> [EXERCISE] Lay out every line of the data below as a numbered list, leaving out the blank lines.

> [SOURCE DATA]
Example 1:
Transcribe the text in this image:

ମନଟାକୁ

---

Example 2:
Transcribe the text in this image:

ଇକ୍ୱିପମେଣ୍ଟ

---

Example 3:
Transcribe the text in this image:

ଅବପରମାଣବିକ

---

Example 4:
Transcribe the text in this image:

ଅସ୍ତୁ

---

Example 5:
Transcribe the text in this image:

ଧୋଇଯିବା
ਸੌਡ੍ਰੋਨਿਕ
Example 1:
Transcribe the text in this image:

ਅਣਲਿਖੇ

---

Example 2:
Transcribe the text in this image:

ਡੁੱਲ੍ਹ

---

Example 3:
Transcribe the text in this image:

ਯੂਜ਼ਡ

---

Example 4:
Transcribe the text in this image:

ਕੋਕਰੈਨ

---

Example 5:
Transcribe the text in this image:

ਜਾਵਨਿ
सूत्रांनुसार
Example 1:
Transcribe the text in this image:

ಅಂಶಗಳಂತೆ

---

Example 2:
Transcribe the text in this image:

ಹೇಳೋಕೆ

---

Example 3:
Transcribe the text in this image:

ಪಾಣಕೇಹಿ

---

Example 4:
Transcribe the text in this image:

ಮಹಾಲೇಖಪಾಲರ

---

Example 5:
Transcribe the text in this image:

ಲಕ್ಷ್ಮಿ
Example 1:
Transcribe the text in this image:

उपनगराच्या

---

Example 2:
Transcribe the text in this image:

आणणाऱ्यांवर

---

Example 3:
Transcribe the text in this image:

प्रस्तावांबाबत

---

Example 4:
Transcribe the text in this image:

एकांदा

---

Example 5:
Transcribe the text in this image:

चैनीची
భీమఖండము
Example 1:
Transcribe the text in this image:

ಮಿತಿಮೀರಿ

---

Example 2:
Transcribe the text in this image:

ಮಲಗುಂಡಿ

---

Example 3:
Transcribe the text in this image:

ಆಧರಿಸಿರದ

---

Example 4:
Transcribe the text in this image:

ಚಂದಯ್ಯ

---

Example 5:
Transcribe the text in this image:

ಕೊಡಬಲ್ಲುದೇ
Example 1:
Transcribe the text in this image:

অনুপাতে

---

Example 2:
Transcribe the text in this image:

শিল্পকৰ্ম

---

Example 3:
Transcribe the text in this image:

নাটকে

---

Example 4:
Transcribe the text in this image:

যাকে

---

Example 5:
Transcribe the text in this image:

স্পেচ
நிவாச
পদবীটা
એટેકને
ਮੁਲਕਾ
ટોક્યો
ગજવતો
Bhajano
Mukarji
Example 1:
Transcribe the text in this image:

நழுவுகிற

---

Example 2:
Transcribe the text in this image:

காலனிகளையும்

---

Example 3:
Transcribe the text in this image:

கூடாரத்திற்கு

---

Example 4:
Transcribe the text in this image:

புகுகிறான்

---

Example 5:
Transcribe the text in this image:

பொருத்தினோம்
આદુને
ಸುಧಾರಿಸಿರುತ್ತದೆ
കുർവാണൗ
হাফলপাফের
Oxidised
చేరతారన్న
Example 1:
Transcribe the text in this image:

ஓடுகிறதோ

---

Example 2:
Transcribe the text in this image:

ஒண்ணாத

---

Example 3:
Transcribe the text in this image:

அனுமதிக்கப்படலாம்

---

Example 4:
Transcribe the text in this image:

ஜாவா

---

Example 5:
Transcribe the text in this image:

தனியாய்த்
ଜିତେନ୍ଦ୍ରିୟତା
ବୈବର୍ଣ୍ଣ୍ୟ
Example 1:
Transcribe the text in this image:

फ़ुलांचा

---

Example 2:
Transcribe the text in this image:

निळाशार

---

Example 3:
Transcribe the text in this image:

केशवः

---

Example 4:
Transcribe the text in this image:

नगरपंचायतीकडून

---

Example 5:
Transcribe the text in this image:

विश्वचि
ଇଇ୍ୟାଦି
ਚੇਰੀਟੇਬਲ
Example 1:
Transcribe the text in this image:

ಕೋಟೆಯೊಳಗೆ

> [FULL SOLUTION]
1. Example 1:
2. Transcribe the text in this image:
3. ମନଟାକୁ
4. ---
5. Example 2:
6. Transcribe the text in this image:
7. ଇକ୍ୱିପମେଣ୍ଟ
8. ---
9. Example 3:
10. Transcribe the text in this image:
11. ଅବପରମାଣବିକ
12. ---
13. Example 4:
14. Transcribe the text in this image:
15. ଅସ୍ତୁ
16. ---
17. Example 5:
18. Transcribe the text in this image:
19. ଧୋଇଯିବା
20. ਸੌਡ੍ਰੋਨਿਕ
21. Example 1:
22. Transcribe the text in this image:
23. ਅਣਲਿਖੇ
24. ---
25. Example 2:
26. Transcribe the text in this image:
27. ਡੁੱਲ੍ਹ
28. ---
29. Example 3:
30. Transcribe the text in this image:
31. ਯੂਜ਼ਡ
32. ---
33. Example 4:
34. Transcribe the text in this image:
35. ਕੋਕਰੈਨ
36. ---
37. Example 5:
38. Transcribe the text in this image:
39. ਜਾਵਨਿ
40. सूत्रांनुसार
41. Example 1:
42. Transcribe the text in this image:
43. ಅಂಶಗಳಂತೆ
44. ---
45. Example 2:
46. Transcribe the text in this image:
47. ಹೇಳೋಕೆ
48. ---
49. Example 3:
50. Transcribe the text in this image:
51. ಪಾಣಕೇಹಿ
52. ---
53. Example 4:
54. Transcribe the text in this image:
55. ಮಹಾಲೇಖಪಾಲರ
56. ---
57. Example 5:
58. Transcribe the text in this image:
59. ಲಕ್ಷ್ಮಿ
60. Example 1:
61. Transcribe the text in this image:
62. उपनगराच्या
63. ---
64. Example 2:
65. Transcribe the text in this image:
66. आणणाऱ्यांवर
67. ---
68. Example 3:
69. Transcribe the text in this image:
70. प्रस्तावांबाबत
71. ---
72. Example 4:
73. Transcribe the text in this image:
74. एकांदा
75. ---
76. Example 5:
77. Transcribe the text in this image:
78. चैनीची
79. భీమఖండము
80. Example 1:
81. Transcribe the text in this image:
82. ಮಿತಿಮೀರಿ
83. ---
84. Example 2:
85. Transcribe the text in this image:
86. ಮಲಗುಂಡಿ
87. ---
88. Example 3:
89. Transcribe the text in this image:
90. ಆಧರಿಸಿರದ
91. ---
92. Example 4:
93. Transcribe the text in this image:
94. ಚಂದಯ್ಯ
95. ---
96. Example 5:
97. Transcribe the text in this image:
98. ಕೊಡಬಲ್ಲುದೇ
99. Example 1:
100. Transcribe the text in this image:
101. অনুপাতে
102. ---
103. Example 2:
104. Transcribe the text in this image:
105. শিল্পকৰ্ম
106. ---
107. Example 3:
108. Transcribe the text in this image:
109. নাটকে
110. ---
111. Example 4:
112. Transcribe the text in this image:
113. যাকে
114. ---
115. Example 5:
116. Transcribe the text in this image:
117. স্পেচ
118. நிவாச
119. পদবীটা
120. એટેકને
121. ਮੁਲਕਾ
122. ટોક્યો
123. ગજવતો
124. Bhajano
125. Mukarji
126. Example 1:
127. Transcribe the text in this image:
128. நழுவுகிற
129. ---
130. Example 2:
131. Transcribe the text in this image:
132. காலனிகளையும்
133. ---
134. Example 3:
135. Transcribe the text in this image:
136. கூடாரத்திற்கு
137. ---
138. Example 4:
139. Transcribe the text in this image:
140. புகுகிறான்
141. ---
142. Example 5:
143. Transcribe the text in this image:
144. பொருத்தினோம்
145. આદુને
146. ಸುಧಾರಿಸಿರುತ್ತದೆ
147. കുർവാണൗ
148. হাফলপাফের
149. Oxidised
150. చేరతారన్న
151. Example 1:
152. Transcribe the text in this image:
153. ஓடுகிறதோ
154. ---
155. Example 2:
156. Transcribe the text in this image:
157. ஒண்ணாத
158. ---
159. Example 3:
160. Transcribe the text in this image:
161. அனுமதிக்கப்படலாம்
162. ---
163. Example 4:
164. Transcribe the text in this image:
165. ஜாவா
166. ---
167. Example 5:
168. Transcribe the text in this image:
169. தனியாய்த்
170. ଜିତେନ୍ଦ୍ରିୟତା
171. ବୈବର୍ଣ୍ଣ୍ୟ
172. Example 1:
173. Transcribe the text in this image:
174. फ़ुलांचा
175. ---
176. Example 2:
177. Transcribe the text in this image:
178. निळाशार
179. ---
180. Example 3:
181. Transcribe the text in this image:
182. केशवः
183. ---
184. Example 4:
185. Transcribe the text in this image:
186. नगरपंचायतीकडून
187. ---
188. Example 5:
189. Transcribe the text in this image:
190. विश्वचि
191. ଇଇ୍ୟାଦି
192. ਚੇਰੀਟੇਬਲ
193. Example 1:
194. Transcribe the text in this image:
195. ಕೋಟೆಯೊಳಗೆ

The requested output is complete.